[[ Data shown open ]]

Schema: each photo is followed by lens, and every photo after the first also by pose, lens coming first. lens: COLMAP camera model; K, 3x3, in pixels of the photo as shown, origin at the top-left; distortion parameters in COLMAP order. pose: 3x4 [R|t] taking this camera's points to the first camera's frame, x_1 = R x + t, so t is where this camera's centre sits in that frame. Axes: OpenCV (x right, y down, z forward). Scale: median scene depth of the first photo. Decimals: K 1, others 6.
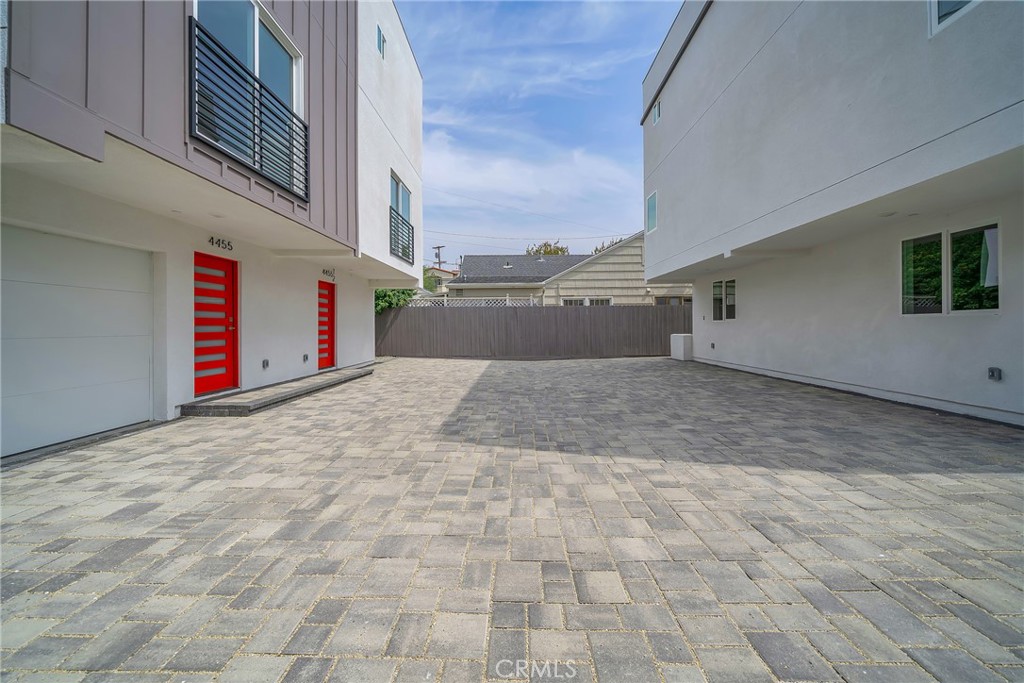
lens RADIAL K [[384.6, 0, 508.4], [0, 384.6, 322.5], [0, 0, 1]] dist [-0.003817, 0.000056]
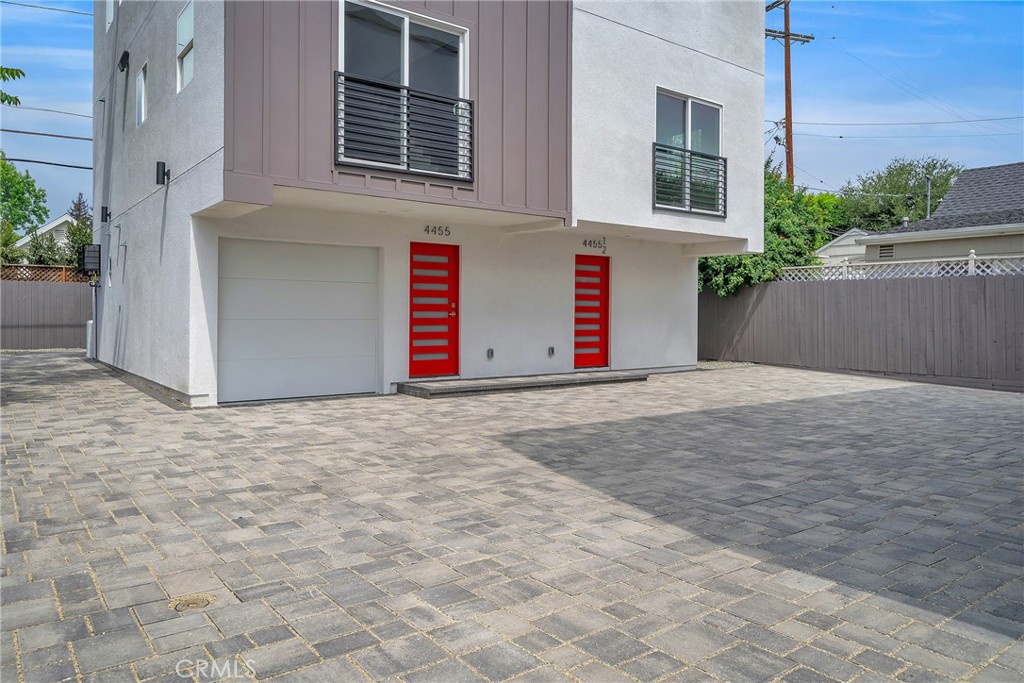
lens RADIAL K [[707.7, 0, 516.6], [0, 707.7, 310.2], [0, 0, 1]] dist [-0.003080, 0.003601]
pose [[0.627310, 0.006162, -0.778745, 0.912955], [-0.002062, 0.999978, 0.006251, -0.007724], [0.778767, -0.002315, 0.627310, -0.012657]]
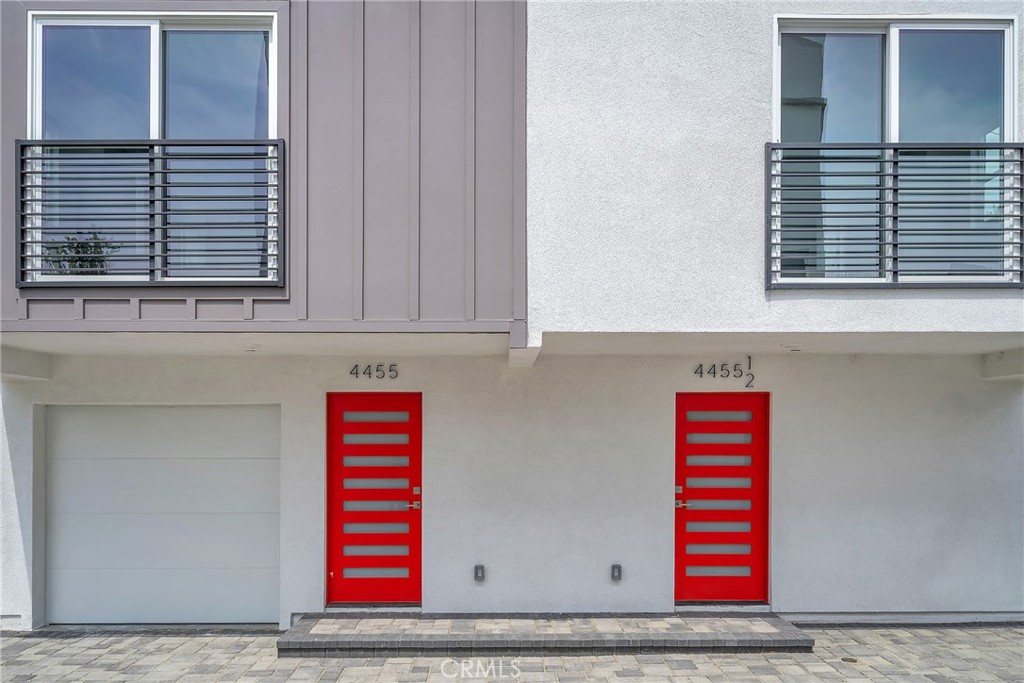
lens RADIAL K [[707.7, 0, 508.1], [0, 707.7, 431.9], [0, 0, 1]] dist [-0.003080, 0.003601]
pose [[0.037114, -0.003998, -0.999303, 0.453219], [0.011181, 0.999931, -0.003585, -0.107934], [0.999248, -0.011040, 0.037156, 1.273458]]
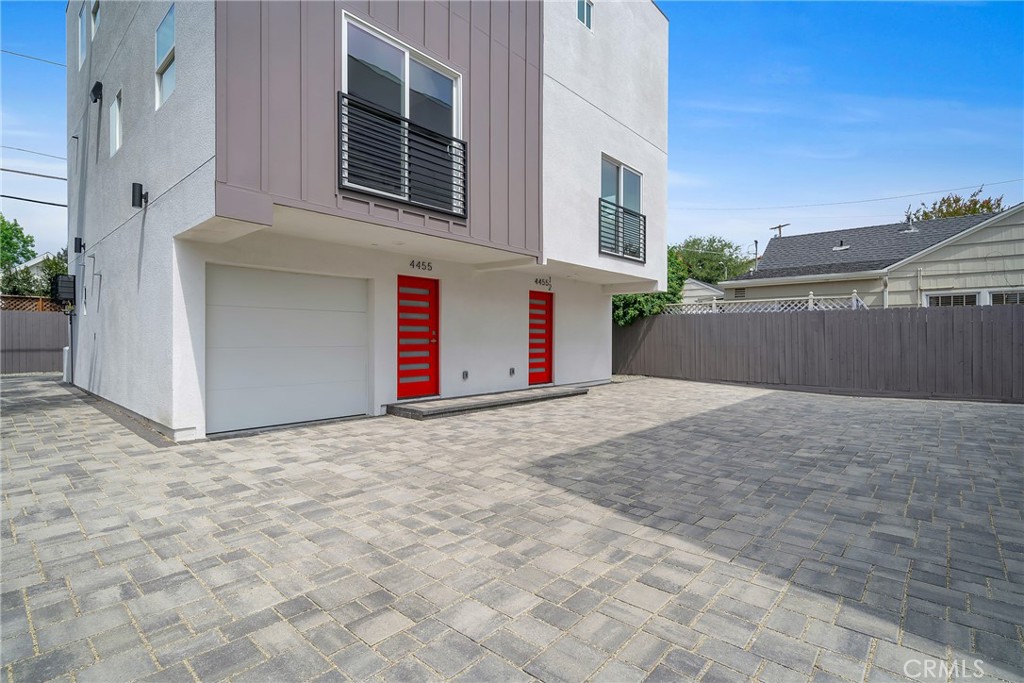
lens RADIAL K [[485.2, 0, 516.3], [0, 485.2, 339.1], [0, 0, 1]] dist [-0.000628, 0.000949]
pose [[0.762915, 0.009832, -0.646424, 0.415031], [-0.001328, 0.999906, 0.013640, -0.010409], [0.646497, -0.009548, 0.762857, 0.103295]]
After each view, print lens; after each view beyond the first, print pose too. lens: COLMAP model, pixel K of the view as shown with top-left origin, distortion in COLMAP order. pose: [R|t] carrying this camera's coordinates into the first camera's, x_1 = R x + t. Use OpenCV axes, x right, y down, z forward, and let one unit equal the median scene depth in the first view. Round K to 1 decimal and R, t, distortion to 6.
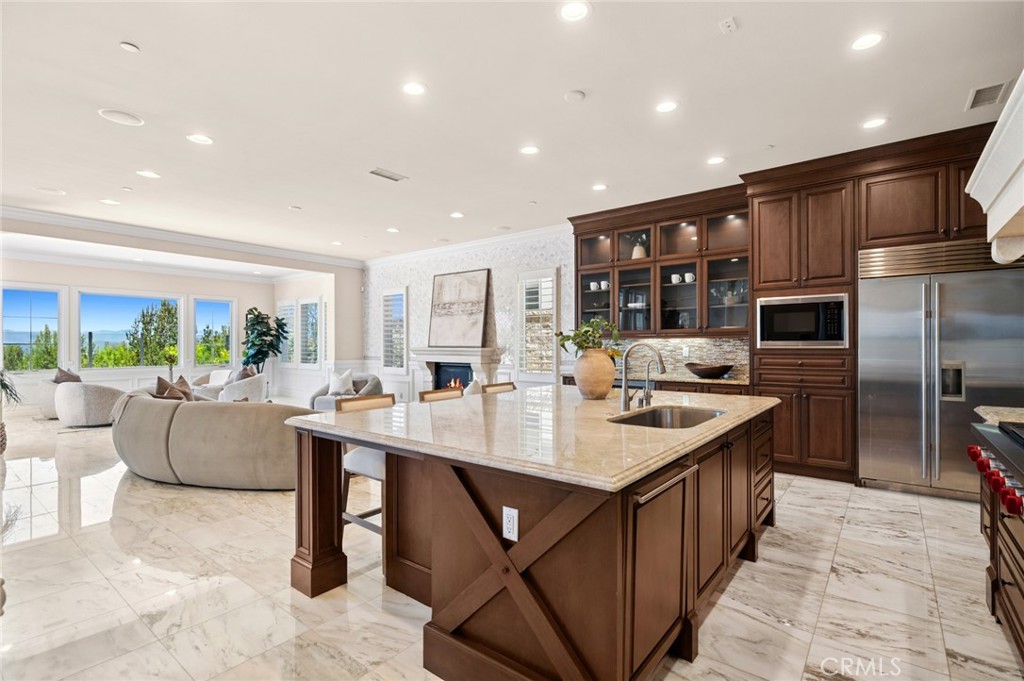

[[ Data shown closed ]]

> Exercise prompt:
Return every line of the items above verbatim, leaving out the pictures.

> Solution to the problem:
Schema: each photo is followed by lens, and every photo after the first also by pose, lens coming first. lens: COLMAP camera model; K, 3x3, in pixels of the photo as shown, origin at the top-left; distortion parameters in COLMAP order. pose: 3x4 [R|t] taking this camera's points to the first camera's frame, x_1 = R x + t, so t is where this camera's centre sits in that frame. Axes: OpenCV (x right, y down, z forward). Scale: median scene depth of the first photo. Decimals: K 1, others 6.
lens RADIAL K [[384.6, 0, 508.4], [0, 384.6, 322.5], [0, 0, 1]] dist [-0.003817, 0.000056]
lens RADIAL K [[707.7, 0, 516.6], [0, 707.7, 310.2], [0, 0, 1]] dist [-0.003080, 0.003601]
pose [[0.627310, 0.006162, -0.778745, 0.912955], [-0.002062, 0.999978, 0.006251, -0.007724], [0.778767, -0.002315, 0.627310, -0.012657]]
lens RADIAL K [[707.7, 0, 508.1], [0, 707.7, 431.9], [0, 0, 1]] dist [-0.003080, 0.003601]
pose [[0.037114, -0.003998, -0.999303, 0.453219], [0.011181, 0.999931, -0.003585, -0.107934], [0.999248, -0.011040, 0.037156, 1.273458]]
lens RADIAL K [[485.2, 0, 516.3], [0, 485.2, 339.1], [0, 0, 1]] dist [-0.000628, 0.000949]
pose [[0.762915, 0.009832, -0.646424, 0.415031], [-0.001328, 0.999906, 0.013640, -0.010409], [0.646497, -0.009548, 0.762857, 0.103295]]
After each view, print lens; after each view beyond the first, print pose too. lens: COLMAP model, pixel K of the view as shown with top-left origin, distortion in COLMAP order. pose: [R|t] carrying this camera's coordinates into the first camera's, x_1 = R x + t. Use OpenCV axes, x right, y down, z forward, and let one unit equal the median scene depth in the first view. Round K to 1 decimal and R, t, distortion to 6.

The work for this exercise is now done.